Third day in France, Wednesday. Over here, kids have a day off on Wednesday (and usually have to go to school on Saturday instead), which they use for extracurricular activity (wouldn’t want them to get lazy!). My little sister goes swimming, which is why I was alone when I got up (rather late) that morning. By the time I ate breakfast and took a shower, it was noon. I decided (more or less) to waste my day in front of the computer. Downloaded some new episodes, wrote a post, read the entire blog called Nothing for Ungood.
It’s a site written by John, who pokes fun at life in Germany through an American perspective. Something right up my alley. I recognized myself and my friends in alot of these awkward situations and had to laugh out loud several times. It also reminded me of the present I’m giving my mom for Christmas – a book called Culture Shock Germany. I can’t wait to give it to her, the anecdotes are making my head explode.
Speaking of presents, in a phone conversation with The BF I learned that he totally blew his. Apparently, I wasn’t clear enough on the fact that he shouldn’t buy anything until Christmas, not excluding any certain areas of purchase that might be ok. Long story short: he bought himself a book I was going to give him. So now I have to find something else. Good thing we said we would give each other the presents after Christmas, when I’m back home. And at least I know I can get his taste right…

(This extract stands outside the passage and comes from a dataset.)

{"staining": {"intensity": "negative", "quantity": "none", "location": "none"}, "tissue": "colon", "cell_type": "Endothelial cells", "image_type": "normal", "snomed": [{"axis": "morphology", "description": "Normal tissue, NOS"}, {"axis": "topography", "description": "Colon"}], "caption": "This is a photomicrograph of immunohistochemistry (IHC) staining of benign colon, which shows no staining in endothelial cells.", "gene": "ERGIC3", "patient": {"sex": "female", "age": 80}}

I probably should add that it was cold and gray and rainy that day (a not uncommon occurrence here), so I couldn’t even go out to the woods with my dog. And when it started getting dark, it started getting lonely. It is really quiet around here, and I know I complain a lot about the noise around my apartment, but being alone in a big empty house when it’s dark outside and not a sound is to be heard – well that’s just creepy.
Luckily, at some point, my family did decide to come back home. I then remembered that I wanted to fill out my family tree while I was here. I hardly know anything about my ancestry, which is probably why it interests me so much. I found a site (in German: verwandt.de) where you can create a virtual family tree. I knew my mom kept an old book from my Oma somewhere, which lists her ancestors back to the mid-1700s. So I asked her to get it out, and then we realized it wouldn’t be as simple as just reading the names, dates and adresses off and then putting them into the computer – it was all written in an ancient German font. Now usually I can make out enough letters to understand the gist, but this wasn’t only written in Kurrentschrift, it was also in handwriting. So we spent the evening hovered over this old book, trying to decipher the names – and got up to about the fourth generation.